If you want to show that Mrs Thatcher was an appalling hypocrite, you really can't just rely on random reports of meetings free from context or historical background to make your point for you.
bob said…
My argument would not be that Mrs T was an appalling hypocrite or that she was a friend of the Soviet totalitarian dictatorships. Rather, I think that (as per Jams' original title "The Joys of Realpolitik") that she was essentially a cynical realist and not the conviction Cold Warrior that she is portrayed as. Her priority was not freedom in Eastern Europe and Kumpuchea; it was geopolitical order and stability, business as usual.
kellie said…
Yes Richard, you're correct that the meeting was prior to the fall of the Wall (my apologies for the clumsily inaccurate phrasing) though I think it's clear both Gorbachev and Thatcher anticipated the end of the closed border even if they didn't foresee the exact date and manner of the Wall's collapse; why else would they be discussing reunification? They both saw the Wall's days were numbered, and were discussing what would follow.

By the time of their meeting, East Germans were already crossing to the West in large numbers via the Hungary-Austria border. The East German status-quo was clearly not sustainable, though whether the immediate future would bring violent repression, reform, or collapse, was not certain.
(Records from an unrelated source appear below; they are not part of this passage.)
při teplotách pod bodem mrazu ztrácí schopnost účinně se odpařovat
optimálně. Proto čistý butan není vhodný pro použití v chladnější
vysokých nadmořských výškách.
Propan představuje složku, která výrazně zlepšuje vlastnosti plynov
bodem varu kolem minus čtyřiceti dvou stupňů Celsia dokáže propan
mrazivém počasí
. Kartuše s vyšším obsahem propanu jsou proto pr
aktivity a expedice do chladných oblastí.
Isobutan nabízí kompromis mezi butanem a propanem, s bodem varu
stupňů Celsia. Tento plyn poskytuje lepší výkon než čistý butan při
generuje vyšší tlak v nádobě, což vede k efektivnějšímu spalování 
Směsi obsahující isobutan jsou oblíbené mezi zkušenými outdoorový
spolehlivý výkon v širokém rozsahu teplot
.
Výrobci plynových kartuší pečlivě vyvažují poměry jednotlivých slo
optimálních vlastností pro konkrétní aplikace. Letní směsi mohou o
Thatcher's preference was clearly for reform within existing borders, and I wouldn't argue that there was anything immoral in that. The interesting part in the context of the above post is the contrast between sometimes idealistic public rhetoric and a more realist balance of power policy in private. In this she was far from alone, but it's worth highlighting in view of the tendency towards hagiography that Bob is responding to.
kellie said…
On the Khmer Rouge story, I notice that some details of Pilger's account have been disputed (see for example comments here) so saying "Thatcher tried to return to power the worst Stalinist dictatorship of the twentieth century" might be going a bit far. It would be good to see a detailed re-examination of this story by a more reliable journalist than Pilger. Still, even on the basis of those aspects not in dispute, it confirms the realist-not-idealist view of Thatcher.
kellie said…
Sorry to go on, but some further snippets of meetings between Thatcher and Gorbachev posted here are interesting. I found this April 1989 conversation on resolving conflicts in Africa particularly striking, and quite a contrast with the more combative tone of the March 1987 excerpt.
Anonymous said…
Right as you are, I am at least appreciative of her post-office rhetoric calling for intervention the Balkans against the majority of Tories. Certainly, she had her moments of idealism; but never was she willing to confront them if it was politically inexpedient to do so. Perhaps there's been a slight change there under New Labour and the present coalition? It remains to be seen.
Anonymous said…
Is it reprehensible to have opposed German reunification? How well I remember my Russian acquaintances telling me in 1979 that the USSR should not allow the two Germanies to be reunited for at least 500 years. They were typical. I also remember travelling on a Russian bus with Danes, and some passengers wanting them kicked off, believing them to be German. Fear of a united Germany was a majority opinion prior to 1989.
Anonymous said…
During the miners strike in '84-5 coal was imported from Poland via east coast ports.